Monday, December 31, 2018
Change
I re-read last nights entry and was surprised because my feeling low and negative seems so long ago and unimportant since today I feel gratitude. That’s the way it happens when I allow it to. Yesterday was just part of the cycle. Today was rainy and cold and the plants and animals are in a resting phase until the spring. We have passed the solstice and the cycle continues, a thing of beauty. I enjoy parts of each phase of the year, the heat of summer being the hardest for me.
Sunday, December 30, 2018
Feelings
Tonight I keep going back and forth between, on the one hand, feeling fulfilled, loving and connected and on the other hand feeling like a useless, human, disabled mess. I usually feel grateful and loving, as I described last night. Then on some days, like today, I encounter many things I cannot do because of my physical condition. It is a good idea for me to accept each feeling, no matter how irrational, and allow the latter to pass, focusing on the love and gratitude — I’m just not there yet! "To get we must also give, to advance we must also surrender, to gain we must lose, to attain we must resign. From the nature of things life means choice and selection, and every positive choice negates all other possibilities." (Rufus Jones)
Saturday, December 29, 2018
Being Part Of
It is very fulfilling for me to feel like I am part of something so much bigger than myself and not try to figure it out beyond the fact that it is loving and powerful. I will call it my spiritual or God connection and leave it at that. It is to big for me to understand, which is fine with me. I am but a small part of it but that connection is a big part of me. "To understand better the value of silence in daily life, and its relation to this spiritual transformation for which we yearn, it is useful first to consider the limitation of language, of words. It is next useful to contemplate the limitations of logical reasoning." (Daniel A. Seeger)
Friday, December 28, 2018
Practice
Today and for the last several days I have been experiencing a very strong connection with other people and with God/Love when I meditate. I have also been very busy but consider everything I do as a sacred gift and/or activity. I feel very solid, allowing and aware all at the same time. These feelings are a natural culmination of the practices I participate in like the self-care, prayer, meditation, exercise, eating carefully and sleeping enough. I also have a positive impact on everyone I connect with. "To undertake to live a discerned life, to endeavor daily to be attuned to authentic movements of the Spirit leading us into greater fullness of life, is a strenuous undertaking." (Patricia Loring)

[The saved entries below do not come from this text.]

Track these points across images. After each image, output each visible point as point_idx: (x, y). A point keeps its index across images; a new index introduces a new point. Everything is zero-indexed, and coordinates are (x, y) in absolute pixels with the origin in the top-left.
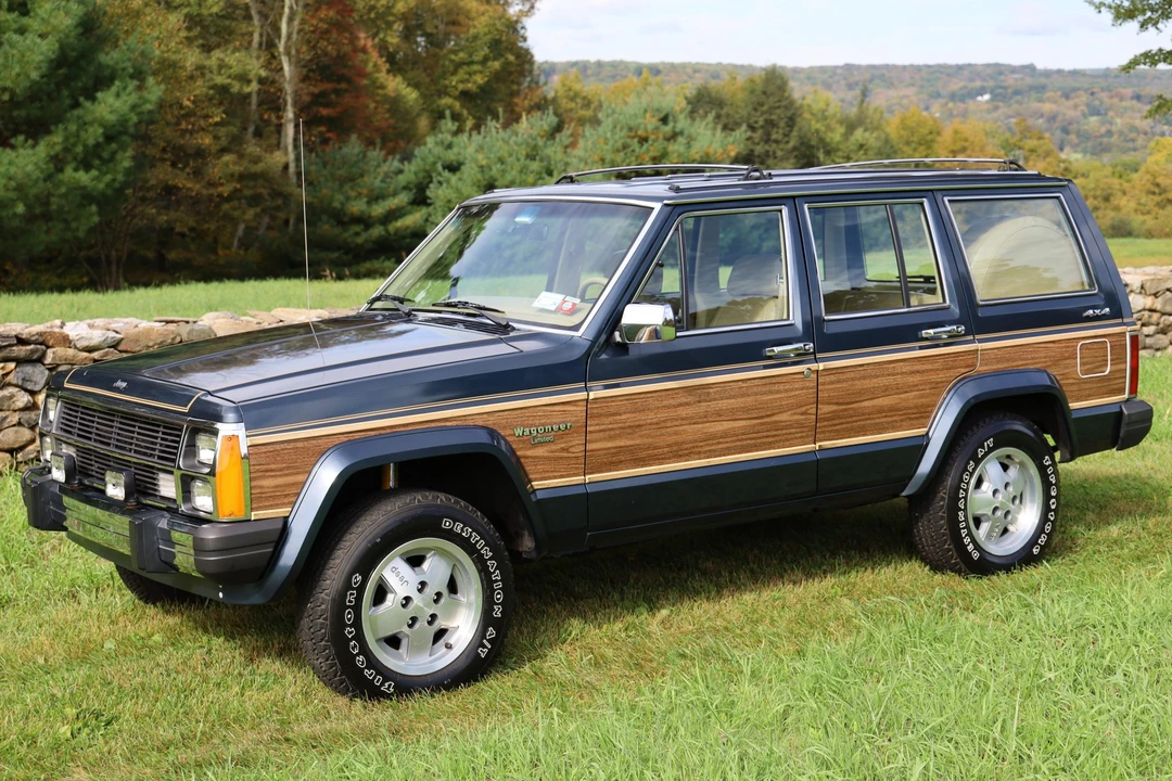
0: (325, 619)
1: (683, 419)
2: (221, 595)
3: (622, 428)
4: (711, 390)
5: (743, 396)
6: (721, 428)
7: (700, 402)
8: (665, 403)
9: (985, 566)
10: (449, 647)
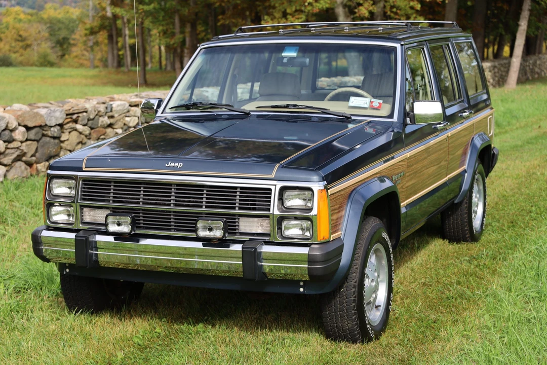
0: (355, 297)
1: (425, 166)
2: (302, 290)
3: (413, 173)
4: (430, 150)
5: (436, 152)
6: (431, 171)
7: (428, 156)
8: (423, 157)
9: (473, 237)
10: (377, 307)
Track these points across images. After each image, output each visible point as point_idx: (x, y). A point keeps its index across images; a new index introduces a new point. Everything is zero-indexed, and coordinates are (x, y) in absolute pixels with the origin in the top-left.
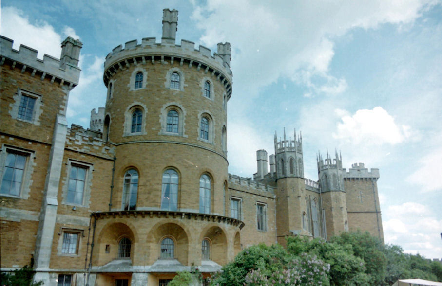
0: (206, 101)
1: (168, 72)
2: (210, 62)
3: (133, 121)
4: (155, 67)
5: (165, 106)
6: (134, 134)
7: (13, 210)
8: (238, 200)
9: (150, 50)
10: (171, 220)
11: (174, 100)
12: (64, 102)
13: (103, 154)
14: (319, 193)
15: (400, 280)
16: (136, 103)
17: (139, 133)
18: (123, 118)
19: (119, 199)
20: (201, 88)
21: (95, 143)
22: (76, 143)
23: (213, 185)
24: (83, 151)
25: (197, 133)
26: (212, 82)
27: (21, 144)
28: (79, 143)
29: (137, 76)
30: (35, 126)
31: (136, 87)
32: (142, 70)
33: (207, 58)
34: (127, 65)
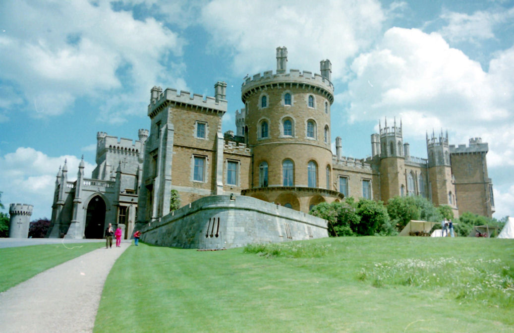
0: (310, 110)
1: (282, 94)
2: (312, 82)
3: (263, 130)
4: (274, 91)
5: (282, 118)
6: (263, 138)
7: (201, 189)
8: (346, 178)
9: (269, 80)
10: (288, 192)
11: (287, 114)
12: (220, 123)
13: (246, 153)
14: (427, 168)
15: (412, 221)
16: (263, 118)
17: (267, 138)
18: (256, 128)
19: (257, 181)
20: (306, 102)
21: (240, 146)
22: (229, 148)
23: (318, 169)
24: (233, 152)
25: (304, 134)
26: (314, 96)
27: (201, 153)
28: (231, 148)
29: (262, 99)
30: (206, 141)
31: (263, 107)
32: (265, 94)
33: (309, 79)
34: (256, 91)
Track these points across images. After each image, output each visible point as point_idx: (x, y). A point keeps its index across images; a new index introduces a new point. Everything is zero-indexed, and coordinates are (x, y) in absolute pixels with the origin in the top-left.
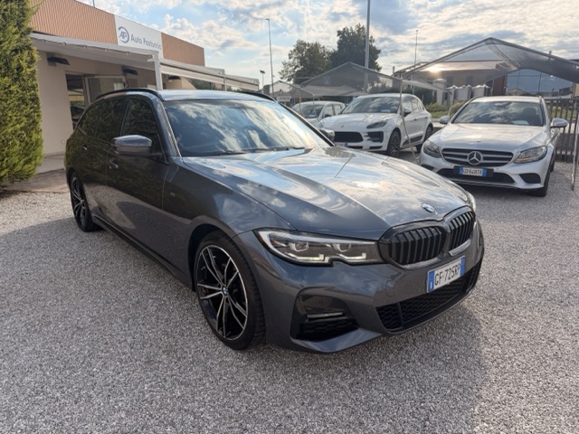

Wednesday, December 26, 2018
Growth
When I was very young, before the age of ten, I noticed that the other children had a very close, loving, dependent relationship with their parents and addressed their parents as "mom and dad". My parental relationship was not like that. My parents had us children address them by their first names and did not encourage any sort of a close relationship, promoting independence. I have to admit that I felt the lack but also developed that sense of independence and absence of any tendency to attach. As a result of that early experience I have changed careers three times, moved several times, explored several spiritual practices and pissed off several authority figures. I have also learned to appreciate deeply the power and value of love. My childhood was challenging but also valuable in producing the man I am today.